Description of the task: Write out every line of the data below word for word, leaving the pictures out of your answer.

Entries from a dataset:
:::::

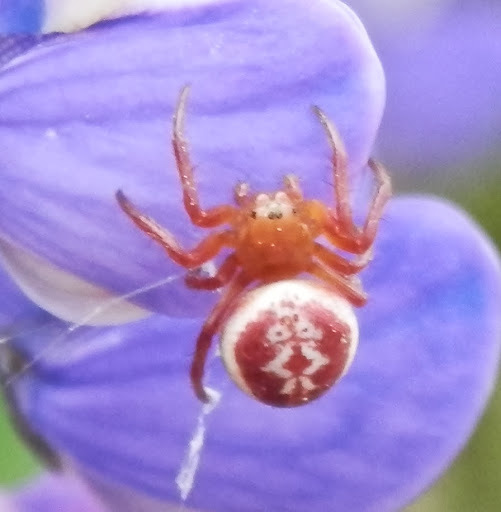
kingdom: Animalia
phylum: Arthropoda
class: Arachnida
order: Araneae
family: Araneidae
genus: Araniella
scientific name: Araniella displicata
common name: Sixspotted orb weaver
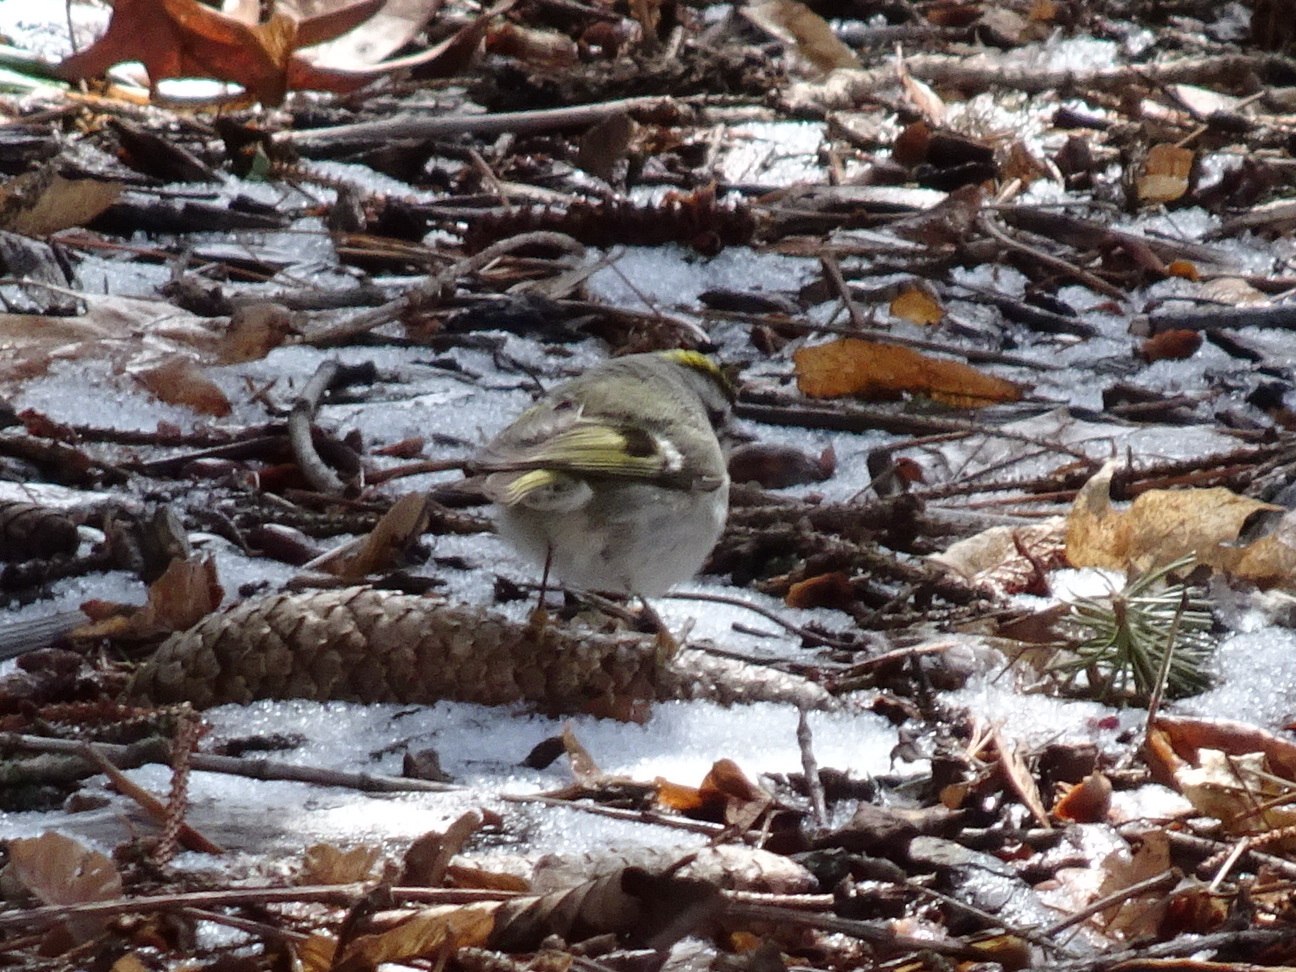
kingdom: Animalia
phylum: Chordata
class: Aves
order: Passeriformes
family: Regulidae
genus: Regulus
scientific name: Regulus satrapa
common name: Golden-crowned kinglet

:::::

Response to the exercise:
kingdom: Animalia
phylum: Arthropoda
class: Arachnida
order: Araneae
family: Araneidae
genus: Araniella
scientific name: Araniella displicata
common name: Sixspotted orb weaver
kingdom: Animalia
phylum: Chordata
class: Aves
order: Passeriformes
family: Regulidae
genus: Regulus
scientific name: Regulus satrapa
common name: Golden-crowned kinglet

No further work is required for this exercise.